Quant à la biodiversité, elle paie l’addition la plus lourde : ingestion mortelle, asphyxie, altération des habitats marins. Le plastique, loin de disparaître, se sédimente dans les cours d’eau et dans les mers, assure l’OCDE, avec 30 millions de tonnes déjà dans les océans et 109 millions dans les rivières. Ce stock invisible continuera à contaminer les écosystèmes même si la production s’arrêtait demain.
De la loi à l’illusion : où sont les vrais leviers de changement ?

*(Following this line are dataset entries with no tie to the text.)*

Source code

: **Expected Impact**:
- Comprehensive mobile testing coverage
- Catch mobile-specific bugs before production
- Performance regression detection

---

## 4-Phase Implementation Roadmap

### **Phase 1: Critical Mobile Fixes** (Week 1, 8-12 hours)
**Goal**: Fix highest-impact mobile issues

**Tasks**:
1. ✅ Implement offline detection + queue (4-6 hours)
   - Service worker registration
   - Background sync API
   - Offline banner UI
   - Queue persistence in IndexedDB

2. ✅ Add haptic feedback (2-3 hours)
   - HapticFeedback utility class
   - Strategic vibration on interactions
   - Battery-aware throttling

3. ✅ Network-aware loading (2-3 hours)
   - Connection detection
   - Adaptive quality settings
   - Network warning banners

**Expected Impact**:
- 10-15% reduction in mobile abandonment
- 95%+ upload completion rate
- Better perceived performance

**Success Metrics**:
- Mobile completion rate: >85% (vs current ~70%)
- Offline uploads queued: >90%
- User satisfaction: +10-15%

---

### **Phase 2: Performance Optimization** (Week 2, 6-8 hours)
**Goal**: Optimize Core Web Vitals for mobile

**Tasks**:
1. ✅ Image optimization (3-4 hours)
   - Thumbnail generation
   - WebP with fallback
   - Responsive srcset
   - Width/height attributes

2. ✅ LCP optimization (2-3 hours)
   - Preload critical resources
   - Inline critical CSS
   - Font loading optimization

Alors, à qui la faute ? Les ONG ? Trop isolées. Les citoyens ? Trop démunis. L’industrie ? Trop peu contrainte. Les politiques publiques restent, elles, dramatiquement en retrait. L’OCDE le martèle : les interdictions de sacs ou pailles en plastique sont anecdotiques. Moins de 15 % des déchets plastiques collectés pour recyclage aboutissent réellement à une seconde vie. « Les taxes sur l’incinération ou les décharges sont rares, les filières de responsabilité élargie du producteur sous-utilisées, et le plastique recyclé reste perçu comme un substitut, non comme une norme », dénonce le rapport.
Les chercheurs de Tsinghua appellent à « une conception écoresponsable dès la fabrication : matériaux simples, sans additifs, facilement démontables ». Le triptyque « réduire, réutiliser, recycler » doit évoluer vers un quatuor impératif : réduire, réutiliser, recycler… restaurer. L’ONU tente depuis 2022 de faire émerger un traité international contraignant sur la pollution plastique. La dernière session à Busan, en décembre 2024, s’est soldée par un échec. Prochain round à Genève en août 2025.